In many ways Sheng-wu-lien acknowledged that their politics and analysis were too far ahead of the consciousness of the masses at that time, and one of their major and most glaring shortcomings was the lack of analysis regarding China’s enemies in the USSR and the US, who according to Mao, were

 
“making use of our great Cultural Revolution to carry on their anti-Chinese activities. For instance, the Soviet Union is suppressing [our] students; [Soviet] airplanes near the Sinkiang border are more active; and [Soviet] ground forces are mobilized. All the armed units stationed in the big military districts along the frontiers such as Tsinan, Nanking, Foochow, and Kunming should be alerted and made ready. Therefore the time schedule of the great Cultural Revolution must be slightly postponed on account of the general situation, but it will be carried out in future.”

 
For their part, looking to the future, Sheng-wu-lien claimed,

 
“The thought of Mao Zedong, which is carrying out a new social revolution in China, will gradually wake up the masses from all contradictions of the past. The revolutionary people are beginning to understand gradually in practice why revolution is necessary, who are to be liquidated in the revolution, and how revolution is to be carried out.
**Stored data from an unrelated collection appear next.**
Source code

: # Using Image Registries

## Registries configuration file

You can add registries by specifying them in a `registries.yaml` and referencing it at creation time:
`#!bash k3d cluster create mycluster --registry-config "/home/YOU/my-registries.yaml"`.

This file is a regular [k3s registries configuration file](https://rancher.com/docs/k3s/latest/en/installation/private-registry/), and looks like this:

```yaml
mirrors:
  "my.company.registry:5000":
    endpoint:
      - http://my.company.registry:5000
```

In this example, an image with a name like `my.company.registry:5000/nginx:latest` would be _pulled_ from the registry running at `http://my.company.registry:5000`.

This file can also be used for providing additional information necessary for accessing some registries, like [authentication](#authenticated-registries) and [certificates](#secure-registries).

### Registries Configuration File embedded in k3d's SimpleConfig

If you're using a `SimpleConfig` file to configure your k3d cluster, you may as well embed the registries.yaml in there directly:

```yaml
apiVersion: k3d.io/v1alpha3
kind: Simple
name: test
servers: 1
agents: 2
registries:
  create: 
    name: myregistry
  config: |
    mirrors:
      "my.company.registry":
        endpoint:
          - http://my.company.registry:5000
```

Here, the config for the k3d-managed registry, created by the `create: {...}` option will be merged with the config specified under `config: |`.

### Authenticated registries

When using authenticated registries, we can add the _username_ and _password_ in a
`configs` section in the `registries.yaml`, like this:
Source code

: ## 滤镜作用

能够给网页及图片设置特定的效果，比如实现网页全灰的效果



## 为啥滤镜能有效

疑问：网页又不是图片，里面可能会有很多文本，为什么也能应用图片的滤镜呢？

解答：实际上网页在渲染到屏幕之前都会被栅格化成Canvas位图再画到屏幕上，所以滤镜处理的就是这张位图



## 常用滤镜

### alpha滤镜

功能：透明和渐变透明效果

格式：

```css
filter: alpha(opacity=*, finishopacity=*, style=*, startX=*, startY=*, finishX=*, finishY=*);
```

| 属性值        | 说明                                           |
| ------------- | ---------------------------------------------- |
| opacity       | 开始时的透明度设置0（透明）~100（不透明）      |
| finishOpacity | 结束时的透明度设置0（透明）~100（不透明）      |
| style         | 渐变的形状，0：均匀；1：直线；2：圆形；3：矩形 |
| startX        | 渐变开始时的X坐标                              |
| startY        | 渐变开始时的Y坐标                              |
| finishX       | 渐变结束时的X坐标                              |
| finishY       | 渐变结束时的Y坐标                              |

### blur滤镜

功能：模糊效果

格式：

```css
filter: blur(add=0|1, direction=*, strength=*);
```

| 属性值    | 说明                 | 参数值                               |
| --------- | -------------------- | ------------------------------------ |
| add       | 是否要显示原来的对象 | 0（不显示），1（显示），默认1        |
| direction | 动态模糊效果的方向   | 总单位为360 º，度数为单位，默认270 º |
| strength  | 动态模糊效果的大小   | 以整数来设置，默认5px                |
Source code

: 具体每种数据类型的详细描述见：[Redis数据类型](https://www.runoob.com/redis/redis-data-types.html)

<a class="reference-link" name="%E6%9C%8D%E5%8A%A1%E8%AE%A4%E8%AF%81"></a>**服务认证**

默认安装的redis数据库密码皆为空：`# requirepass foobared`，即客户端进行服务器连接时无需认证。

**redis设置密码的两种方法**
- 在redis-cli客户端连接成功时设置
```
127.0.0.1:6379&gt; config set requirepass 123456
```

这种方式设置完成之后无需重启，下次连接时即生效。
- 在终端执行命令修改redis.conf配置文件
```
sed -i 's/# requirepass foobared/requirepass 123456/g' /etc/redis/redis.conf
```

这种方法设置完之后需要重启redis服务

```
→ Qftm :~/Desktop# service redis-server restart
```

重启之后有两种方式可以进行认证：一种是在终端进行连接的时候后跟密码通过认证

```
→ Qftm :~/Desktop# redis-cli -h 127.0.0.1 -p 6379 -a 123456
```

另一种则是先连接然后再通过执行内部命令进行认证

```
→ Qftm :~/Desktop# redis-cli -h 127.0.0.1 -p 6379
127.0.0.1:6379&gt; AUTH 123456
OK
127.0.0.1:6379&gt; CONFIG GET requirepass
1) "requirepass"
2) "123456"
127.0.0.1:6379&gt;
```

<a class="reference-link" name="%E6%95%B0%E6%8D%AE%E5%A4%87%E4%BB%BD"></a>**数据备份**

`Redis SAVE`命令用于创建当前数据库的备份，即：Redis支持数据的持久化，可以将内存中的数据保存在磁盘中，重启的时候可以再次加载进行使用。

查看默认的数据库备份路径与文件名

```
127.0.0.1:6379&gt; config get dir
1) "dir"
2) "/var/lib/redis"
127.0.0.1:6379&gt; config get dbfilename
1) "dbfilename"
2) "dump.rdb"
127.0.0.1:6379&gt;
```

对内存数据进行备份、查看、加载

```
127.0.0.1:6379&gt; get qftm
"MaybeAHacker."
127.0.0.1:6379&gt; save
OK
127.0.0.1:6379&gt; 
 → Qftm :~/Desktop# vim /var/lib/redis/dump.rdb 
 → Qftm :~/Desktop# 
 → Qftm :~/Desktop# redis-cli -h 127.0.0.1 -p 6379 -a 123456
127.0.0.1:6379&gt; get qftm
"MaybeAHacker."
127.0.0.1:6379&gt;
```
Revolutionary struggle begins to change from the stage of spontaneity to that of consciousness, from necessity to freedom.”

 

In ways the above is prophetic, because by 1980 the thought of Mao Zedong had spread across the world and ignited new revolutions that seriously engaged with Mao Thought and the contradictions of the past to synthesize a third and higher stage.

 

We can now argue here that the mistakes of Sheng-wu-lien were corrected and their virtues lived on in the synthesis of Maoism. While the Sheng-wu-lien fancied themselves the modern form of Soviets, who would rid the country of all bureaucrats, their ambition and self-assessment never lived up to their concrete conditions. Their fundamental flaw was a failure to resolve their own contradictions with the theory of the Party (or its nature) and the PLA. Instead of trying to cut out the sickness to save the patient in a desperate invasive procedure, they would rather throw out the patient, in many ways keeping the sickness. We must cut them a little slack because it took decades for comrades to offer the much-needed theoretical corrections in the form of the militarization of the Party, the concentric construction of the three instruments of revolution, and People’s War until Communism. Laden with bad ideas of turning all China, beset on all sides by her enemies, into a massive “Paris Commune” (that had no standing army) and their even more faulty conception of “a dictatorship of the masses,” they could not but fail. What is remarkable—and even more so given their liquidationist impulses—was that the document was mainly authored by a ninenteen-year-old mathematics savant. It pointed to several crucial concepts, including the need to prevent the army from turning into its opposite and being wielded to destroy the revolution by the rightists, Zhou’s betrayal of the revolution, and the need for a sea of armed masses who can carry out People’s War to prevent restoration.

 

__________

Sheng-wu-lien: Whither China? International Socialism (first series), No. 37, June/July 1969. Pg. 24-27.

Lotta, Raymond. And Mao Makes 5: Mao Tsetung’s Last Great Battle. September 1978. Banner Press.